Our tourism industry is thriving.  Nearly 40 million people visited New York during 2004—a new record.  With help from the thousands who flocked to New York for “The Gates,” we’re on course to break that record this year. 

Hotel occupancy rates are climbing, and room rates are starting to rise.  Traffic is up at our airports.  And after a long post-9/11 decline, the number of overseas visitors rebounded last year.

There’s also a construction boom in all five boroughs.  New construction permits are up 20% since 2000.  We’ve set new records for issues permits during each of the last two years.  Residential property values have increased nearly 80% citywide since 2001.  The citywide commercial vacancy rate has fallen steadily during the last six quarters.

Yesterday, the respected monthly National Association of Purchasing Management New York business index survey reported that in February, business in the metropolitan area expanded for the 18th consecutive month.  And the managers surveyed said that they sense a pickup in local hiring.

Without a doubt, New York is producing new jobs.  Last year, we created 37,000 new private sector jobs in New York—and a leading authority, Crain’s, forecasts that we’ll see 50,000 additional new jobs in 2005.

After 9/11, unemployment in New York City rose as high as 8.6%.  Today, it has fallen to just over 6%. 

Now we’ve got to make sure that all New Yorkers enjoy our renewed prosperity.  Every community sacrificed to put New York back on the road to recovery; every community should share in the rewards.

To do that, we’ve completely overhauled the City’s job training programs.  Now, they’re tied to the new jobs being produced in our city—jobs at the Mandarin Hotel, at the Hunts Point seafood market, and at the Steiner film studios in Brooklyn.

In all, our Administration has placed people in jobs in more than a thousand businesses across the city—a tremendous achievement.  But we’re not stopping there. 

We’ve helped level the playing field for minority- and women-owned businesses that want to become City vendors and contractors.  And in a few days, I will fulfill a pledge I made in January’s State of the City, and appoint the Mayor’s Commission on Construction Opportunity. 

Its members will include developers, contractors, union representatives, senior members of my Administration, and Congressman Charles Rangel.  And its goal will be to ensure that publicly and privately funded development projects in New York City get built safely and fairly, with opportunities for all.   

Opportunity for all:  That’s what New York is about.  In fact it’s what we’ve always been about – even back on March 1st, 1656 - 349 years ago today.

Of course, that Thanksgiving didn’t feel exactly like the one New Yorkers celebrate now:  no turkey dinner, no football game on TV, and probably no parade down Broadway with giant Pocahontas balloons floating overhead.

But Stuyvesant and his fellow colonists undoubtedly gave very similar thanks:  for being safe, for being free, and for being here.  For being in the place where anyone, from any background, can pursue his or her own dreams – and realize them.   

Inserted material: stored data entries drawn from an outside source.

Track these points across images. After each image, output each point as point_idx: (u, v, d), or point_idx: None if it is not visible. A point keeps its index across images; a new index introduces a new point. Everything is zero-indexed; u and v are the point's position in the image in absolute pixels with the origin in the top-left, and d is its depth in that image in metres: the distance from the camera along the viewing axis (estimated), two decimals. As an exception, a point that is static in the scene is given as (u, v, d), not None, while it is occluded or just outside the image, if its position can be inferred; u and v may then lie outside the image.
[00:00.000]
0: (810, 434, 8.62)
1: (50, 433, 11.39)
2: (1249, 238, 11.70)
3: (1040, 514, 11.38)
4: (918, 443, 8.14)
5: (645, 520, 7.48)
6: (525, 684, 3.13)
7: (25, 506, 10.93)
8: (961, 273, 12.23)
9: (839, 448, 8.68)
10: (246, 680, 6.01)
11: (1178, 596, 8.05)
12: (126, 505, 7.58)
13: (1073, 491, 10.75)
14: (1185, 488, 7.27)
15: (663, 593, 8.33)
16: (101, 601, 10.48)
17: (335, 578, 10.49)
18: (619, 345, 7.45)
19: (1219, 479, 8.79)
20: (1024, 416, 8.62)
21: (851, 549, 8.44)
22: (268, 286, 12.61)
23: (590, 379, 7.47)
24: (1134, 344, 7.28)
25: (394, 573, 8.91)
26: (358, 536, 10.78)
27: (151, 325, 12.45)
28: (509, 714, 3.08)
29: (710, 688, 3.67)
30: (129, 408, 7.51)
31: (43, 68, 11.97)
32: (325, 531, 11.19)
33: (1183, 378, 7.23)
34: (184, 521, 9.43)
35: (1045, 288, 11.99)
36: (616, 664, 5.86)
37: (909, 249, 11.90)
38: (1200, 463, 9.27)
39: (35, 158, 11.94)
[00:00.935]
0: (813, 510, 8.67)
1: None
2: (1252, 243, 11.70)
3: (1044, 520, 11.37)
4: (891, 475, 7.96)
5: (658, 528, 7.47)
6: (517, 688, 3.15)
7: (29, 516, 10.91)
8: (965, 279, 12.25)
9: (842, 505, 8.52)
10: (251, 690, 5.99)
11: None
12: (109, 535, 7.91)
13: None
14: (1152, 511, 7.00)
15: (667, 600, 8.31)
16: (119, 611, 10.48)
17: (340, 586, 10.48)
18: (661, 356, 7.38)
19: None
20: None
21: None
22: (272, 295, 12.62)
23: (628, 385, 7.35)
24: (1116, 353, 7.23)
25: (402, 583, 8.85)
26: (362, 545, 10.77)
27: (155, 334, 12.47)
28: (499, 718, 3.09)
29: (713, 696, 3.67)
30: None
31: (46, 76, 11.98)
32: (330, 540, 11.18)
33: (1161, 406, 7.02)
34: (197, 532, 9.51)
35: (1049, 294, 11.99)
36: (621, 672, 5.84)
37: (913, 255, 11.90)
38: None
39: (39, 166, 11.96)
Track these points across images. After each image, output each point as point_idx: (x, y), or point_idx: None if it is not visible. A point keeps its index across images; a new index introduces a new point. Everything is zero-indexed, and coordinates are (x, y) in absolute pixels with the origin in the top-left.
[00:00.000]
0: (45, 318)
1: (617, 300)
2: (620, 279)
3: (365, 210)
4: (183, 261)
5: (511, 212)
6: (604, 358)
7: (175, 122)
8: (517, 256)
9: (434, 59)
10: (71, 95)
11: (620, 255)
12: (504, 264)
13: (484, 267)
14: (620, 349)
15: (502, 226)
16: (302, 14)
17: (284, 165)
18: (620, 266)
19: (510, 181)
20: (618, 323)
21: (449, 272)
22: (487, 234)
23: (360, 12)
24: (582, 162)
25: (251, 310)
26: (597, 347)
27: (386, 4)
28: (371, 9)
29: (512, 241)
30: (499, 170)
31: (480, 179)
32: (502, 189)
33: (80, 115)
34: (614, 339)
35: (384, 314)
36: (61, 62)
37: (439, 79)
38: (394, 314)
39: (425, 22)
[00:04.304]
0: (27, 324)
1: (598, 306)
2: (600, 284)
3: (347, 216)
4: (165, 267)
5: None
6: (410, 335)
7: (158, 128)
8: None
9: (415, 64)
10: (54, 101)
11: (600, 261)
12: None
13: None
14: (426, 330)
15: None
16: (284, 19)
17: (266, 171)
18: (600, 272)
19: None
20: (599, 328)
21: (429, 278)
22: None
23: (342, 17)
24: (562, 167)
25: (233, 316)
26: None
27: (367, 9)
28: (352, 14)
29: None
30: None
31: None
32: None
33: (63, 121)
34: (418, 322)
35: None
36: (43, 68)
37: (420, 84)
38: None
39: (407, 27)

The fourth Thursday in November - or the first of March - it’s never the wrong day to celebrate Thanksgiving in New York.  I should know.  I came here nearly 40 years ago, with little more than a college degree and a young man’s dreams.  With a lot of hard work, and a great deal of luck, I’ve achieved more than I ever imagined. 

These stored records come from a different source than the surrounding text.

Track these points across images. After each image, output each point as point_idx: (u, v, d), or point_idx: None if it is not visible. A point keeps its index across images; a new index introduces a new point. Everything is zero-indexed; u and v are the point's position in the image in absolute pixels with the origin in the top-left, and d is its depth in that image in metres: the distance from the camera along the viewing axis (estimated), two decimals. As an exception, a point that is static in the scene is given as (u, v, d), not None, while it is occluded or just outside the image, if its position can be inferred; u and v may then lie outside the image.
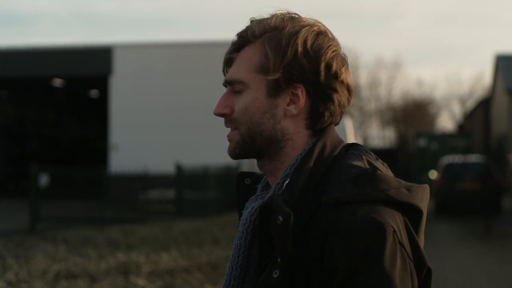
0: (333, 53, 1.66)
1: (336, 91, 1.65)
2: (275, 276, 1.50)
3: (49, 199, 21.33)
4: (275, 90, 1.64)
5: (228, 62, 1.73)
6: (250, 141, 1.67)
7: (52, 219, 19.45)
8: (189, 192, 22.44)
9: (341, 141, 1.68)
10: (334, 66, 1.65)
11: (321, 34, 1.67)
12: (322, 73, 1.63)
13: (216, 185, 23.56)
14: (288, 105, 1.65)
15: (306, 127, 1.66)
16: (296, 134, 1.66)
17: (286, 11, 1.70)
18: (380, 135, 67.30)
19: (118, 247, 11.83)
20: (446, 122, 69.62)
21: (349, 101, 1.71)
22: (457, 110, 67.89)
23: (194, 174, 22.94)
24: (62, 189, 25.39)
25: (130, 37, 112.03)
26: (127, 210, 21.80)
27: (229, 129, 1.72)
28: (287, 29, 1.65)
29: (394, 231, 1.47)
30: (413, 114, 64.59)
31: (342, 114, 1.70)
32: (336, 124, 1.71)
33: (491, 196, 20.09)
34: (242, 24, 1.72)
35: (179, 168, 22.27)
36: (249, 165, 17.10)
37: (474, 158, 26.66)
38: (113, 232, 14.44)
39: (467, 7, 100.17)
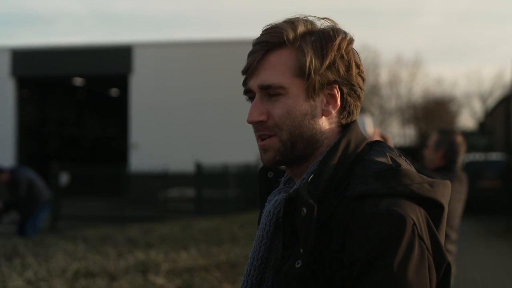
0: (357, 52, 1.74)
1: (361, 88, 1.73)
2: (298, 266, 1.53)
3: (70, 197, 21.43)
4: (313, 92, 1.68)
5: (250, 70, 1.72)
6: (291, 145, 1.69)
7: (73, 217, 19.53)
8: (209, 191, 22.46)
9: (364, 138, 1.73)
10: (361, 66, 1.72)
11: (348, 36, 1.72)
12: (354, 73, 1.70)
13: (236, 183, 23.56)
14: (325, 105, 1.70)
15: (338, 124, 1.72)
16: (330, 133, 1.71)
17: (302, 15, 1.74)
18: (401, 133, 66.99)
19: (137, 246, 11.85)
20: (467, 120, 69.25)
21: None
22: (478, 108, 67.52)
23: (214, 173, 22.96)
24: (82, 187, 25.50)
25: (150, 36, 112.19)
26: (147, 208, 21.84)
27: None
28: (321, 33, 1.70)
29: (414, 224, 1.50)
30: (433, 112, 64.23)
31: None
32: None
33: (512, 195, 19.92)
34: (261, 22, 1.74)
35: (198, 167, 22.29)
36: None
37: (495, 156, 26.49)
38: (132, 231, 14.47)
39: (487, 4, 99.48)
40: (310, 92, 1.67)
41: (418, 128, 64.93)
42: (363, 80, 1.74)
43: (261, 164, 1.80)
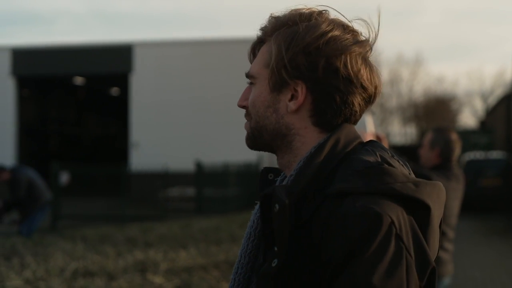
0: (341, 51, 1.62)
1: (337, 88, 1.63)
2: (274, 265, 1.50)
3: (70, 197, 21.42)
4: (278, 85, 1.66)
5: (250, 60, 1.78)
6: (258, 134, 1.72)
7: (73, 217, 19.52)
8: (209, 190, 22.45)
9: (357, 138, 1.68)
10: (336, 64, 1.62)
11: (333, 33, 1.64)
12: (320, 71, 1.62)
13: (236, 182, 23.53)
14: (289, 100, 1.66)
15: (313, 123, 1.66)
16: (303, 130, 1.67)
17: (311, 7, 1.70)
18: (402, 132, 67.03)
19: (137, 245, 11.84)
20: (468, 119, 69.29)
21: (367, 100, 1.69)
22: (479, 107, 67.55)
23: (214, 172, 22.95)
24: (83, 187, 25.47)
25: (150, 35, 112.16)
26: (147, 207, 21.84)
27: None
28: (296, 26, 1.65)
29: (392, 222, 1.44)
30: (434, 111, 64.24)
31: (356, 113, 1.68)
32: (355, 122, 1.70)
33: (513, 193, 19.90)
34: (261, 20, 1.74)
35: (199, 166, 22.28)
36: (269, 161, 17.07)
37: (495, 154, 26.46)
38: (132, 230, 14.46)
39: (488, 2, 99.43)
40: (275, 85, 1.67)
41: (419, 127, 64.98)
42: (350, 81, 1.62)
43: (262, 164, 1.78)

Now, with all my heart, I want to help make those same kinds of dreams possible for every New Yorker.  That’s the vision that guides our Administration.  Over the last three years, we have made enormous strides toward making it a reality.  We’re on the right course.  And by continuing to move forward together, we can ensure that New York’s best days—days of true thanksgiving for all—are still ahead.

Thank you very much.   Now I’ll be glad to take the panel’s questions.